Tuesday, October 30, 2007

Green roofs and glimmers of moonlight on the road

Last week I gave a mini-class on green or vegetated roofs, roofs with an insulating, carbon-sequestering, heat-island-effect mitigating and habitat-providing layer of soil and plants. My audience: Boulder Associates, an architectural firm in Boulder with an office in a very cool renovated historic bank building on the Pearl Street mall. They specialize in sustainable architecture, and their office shows it: it's flooded with natural light, uses energy-saving products throughout, and showcases a variety of innovative, sustainable materials including my personal favorites, cork floors and sunflower seed hull counters, which show seed hulls clearly, giving the counters a lovely random and natural pattern.

After my talk, Richard and I drove home to Salida the long way. The very long way: we headed north first, crossing the subdivision-choked high plains to Fort Collins via back roads.

From there we headed west, following the winding canyon cut by the Cache La Poudre River through the ancient crystalline rocks at the root of the Front Range on its way to the Plains. We went upriver, driving into the late afternoon sun, following the Cache La Poudre-North Park scenic byway. Scenic the road surely is: it winds up out of the plains along the river in a rocky canyon so tight at times that there is barely room for both the clear flow of the river, punctuated by anglers in waders stalking trout, and the two lanes of Colorado highway 14. The rocks are the show here, forming sheer cliffs right along the river, or at a remove, high above, twisted and compressed and shot with huge white veins of quartz.

Work to be completed:
Return the passage from the blog post on green roofs and the drive home, starting at "After my talk, Richard" and ending at "via back roads.", word for word. The material that follows comes from a separate source.

Dataset section:
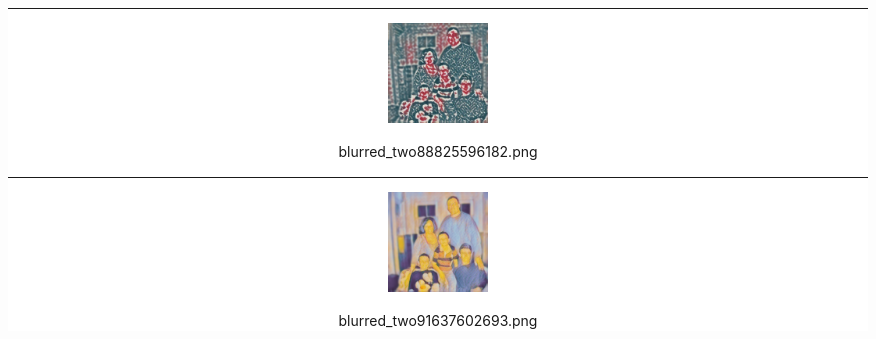 ***

<p align="center">  <img width="100" height="100" src="blurred_two88825596182.png?"> </p><p align="center">blurred_two88825596182.png</p>

***

<p align="center">  <img width="100" height="100" src="blurred_two91637602693.png?"> </p><p align="center">blurred_two91637602693.png</p>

Output below:
After my talk, Richard and I drove home to Salida the long way. The very long way: we headed north first, crossing the subdivision-choked high plains to Fort Collins via back roads.